Celmins is deeply interested in the process of making, and often turned to traditional printmaking techniques during her career to create images of natural or everyday phenomena. Her vast technical repertoire, from painting and charcoal drawing to printmaking, stems from her interest in exploring different media and the artmaking process. All the works in the small exhibit were created using mezzotints, an intensive, painstaking process that involves etching a copper plate and working from black to white to yield an artwork that appears effortlessly realistic with Celmins’s practiced hand.

The reading materials provided in the gallery invite viewers to pause for further contemplation, providing opportunities to immerse oneself more fully in Celmins’s work and offering a plethora of unique perspectives on her work. Some books discussed how Celmins’s work captured the spiritual grandeur of the heavens and grappled with humanity’s own insignificance by confronting the unknown. Others traced the path of her career, including images of other drawings and artworks, while several feature interviews with the artist herself. Still others contained long, lovely poems about the stars. The choice to lay out several books with different perspectives definitively enhanced the viewing experience, inviting viewers to contemplate the larger scope of Celmins’s work and think more deeply about the meaning behind her artworks and their connections to other works in her canon.
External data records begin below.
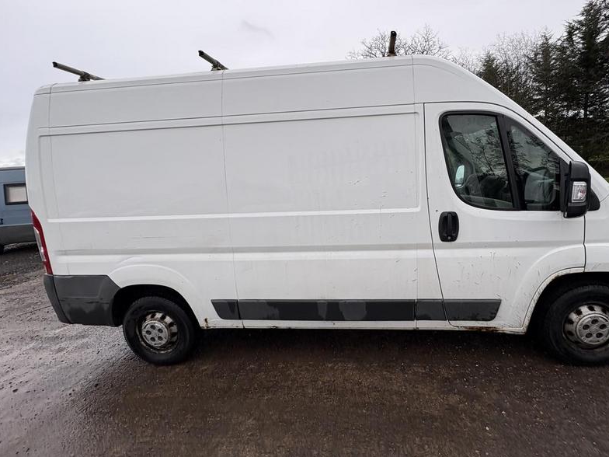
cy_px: 211
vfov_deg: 78.0
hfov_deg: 94.0
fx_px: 281
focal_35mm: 16
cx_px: 345
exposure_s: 1/171
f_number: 2.2
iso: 40
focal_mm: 2.22
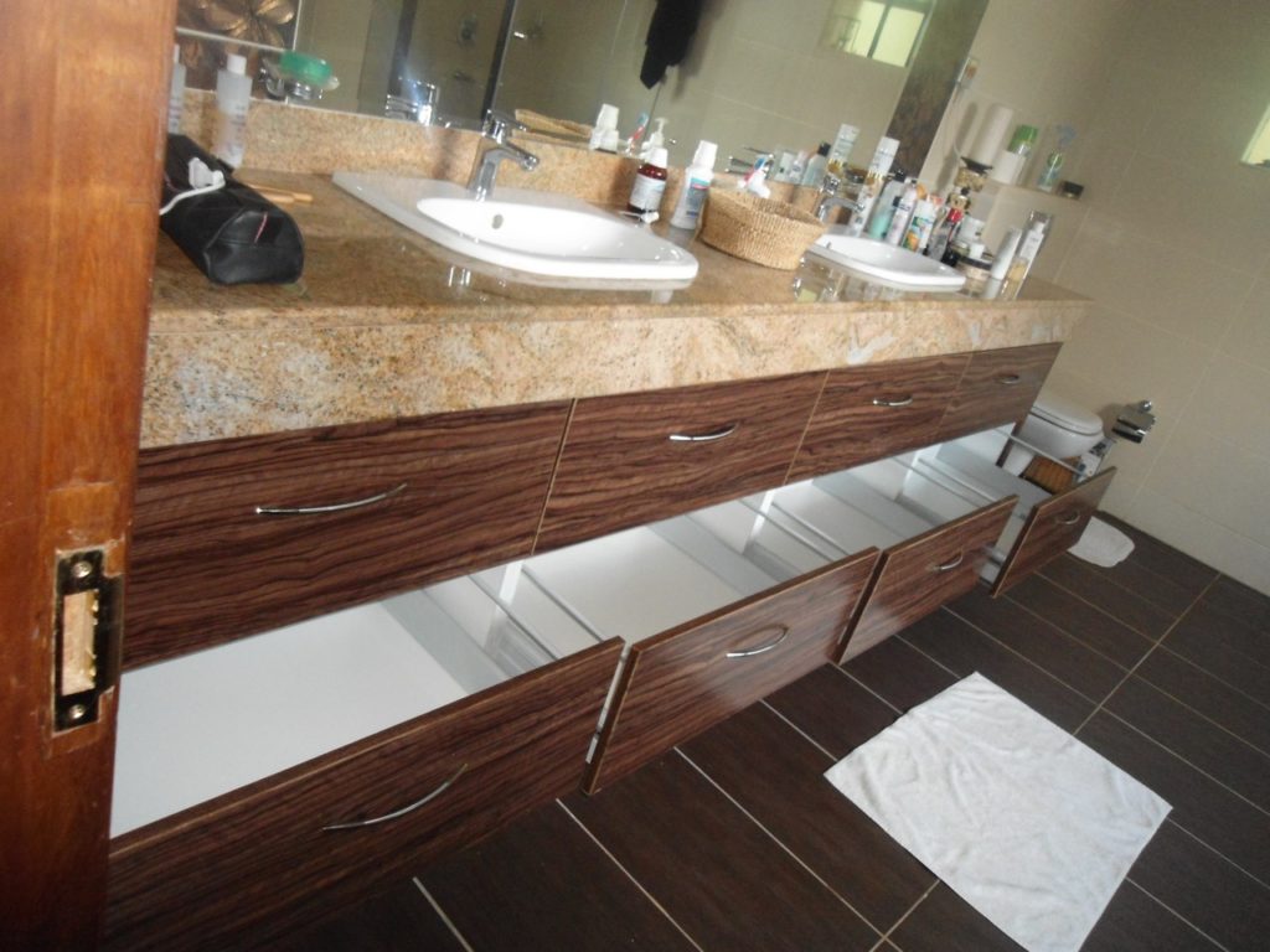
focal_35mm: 26
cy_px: 476
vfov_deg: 53.1
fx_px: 954
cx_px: 635
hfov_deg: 67.3
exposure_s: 1/10
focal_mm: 4.7
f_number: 2.8
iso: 400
While the gallery setting was certainly striking, the works might have benefited from clearer labels. As only a clipboard was provided with the labels and prices of the artworks, which were available for sale, it was sometimes hard to differentiate between similar star fields. Small labels certainly could have been placed beside the frames without significantly detracting from the sharp, monochromatic quality of the gallery.

Nonetheless, “Vija Celmins: Night Skies” was a meditative gallery experience. The gallery immersed viewers in Celmins’s universal artworks with its elemental design and diverse array of books on her work. Celmins’s dazzling mezzotints of the night sky evoke a sense of scale as they confront viewers with the vastness of the cosmos across space and time, allowing viewers to ponder their own insignificance while grounding themselves in the self-contained space of the artworks.

While the exhibit is no longer on display, Celmins’s work can be found online on the Krakow Witkin Gallery website and in person at the Institute of Contemporary Art in Boston.